The listing below holds a line with "focal_35mm: 26" and a later line with "focal_mm: 4.2". Write out those two lines and every line between them, exactly, and nothing else.

══════

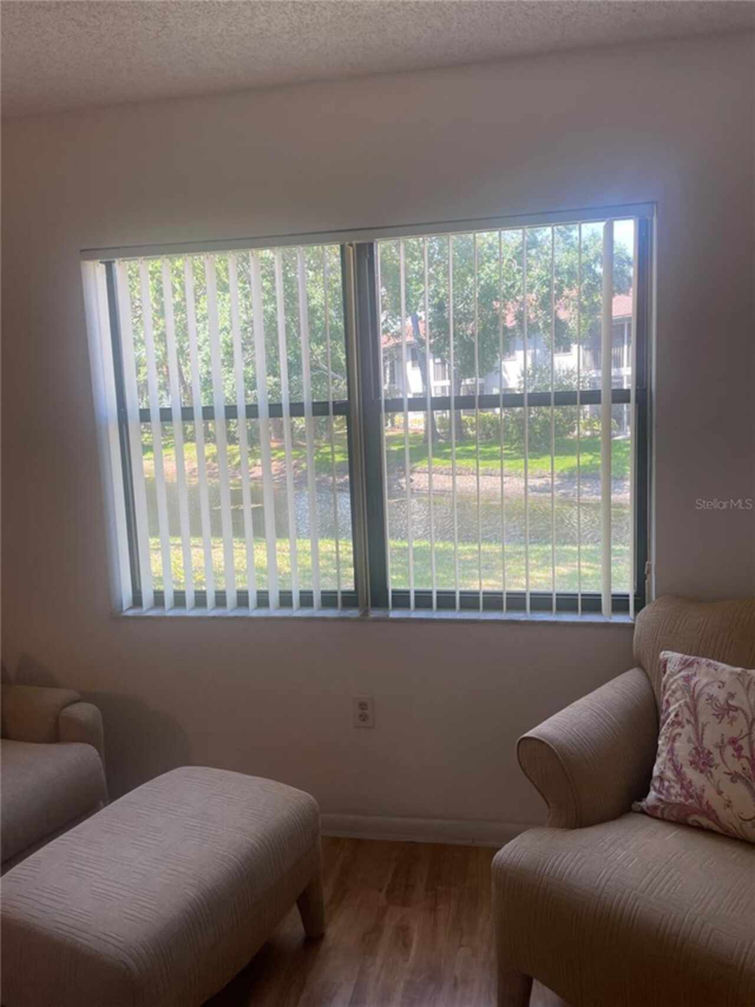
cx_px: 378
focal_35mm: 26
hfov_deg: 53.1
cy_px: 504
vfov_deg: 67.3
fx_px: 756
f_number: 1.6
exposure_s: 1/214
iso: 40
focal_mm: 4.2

══════

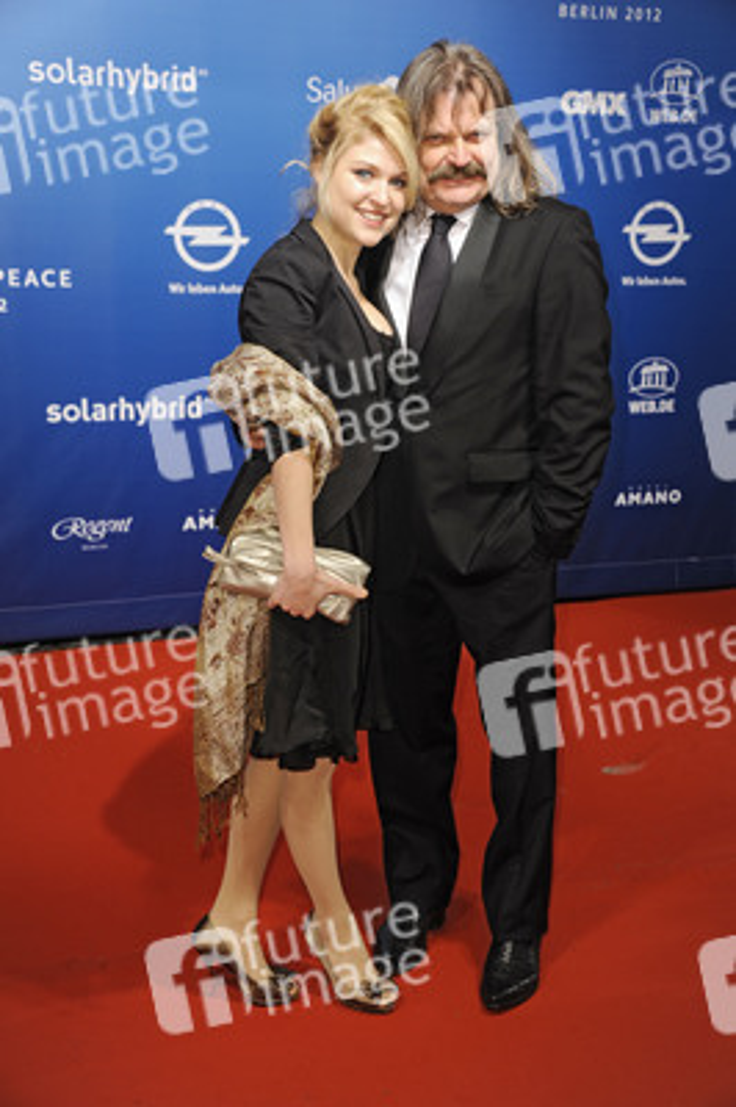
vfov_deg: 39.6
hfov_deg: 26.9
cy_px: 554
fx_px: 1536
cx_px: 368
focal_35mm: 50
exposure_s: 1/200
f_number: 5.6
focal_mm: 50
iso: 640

══════

> ANSWER BOX:
focal_35mm: 26
hfov_deg: 53.1
cy_px: 504
vfov_deg: 67.3
fx_px: 756
f_number: 1.6
exposure_s: 1/214
iso: 40
focal_mm: 4.2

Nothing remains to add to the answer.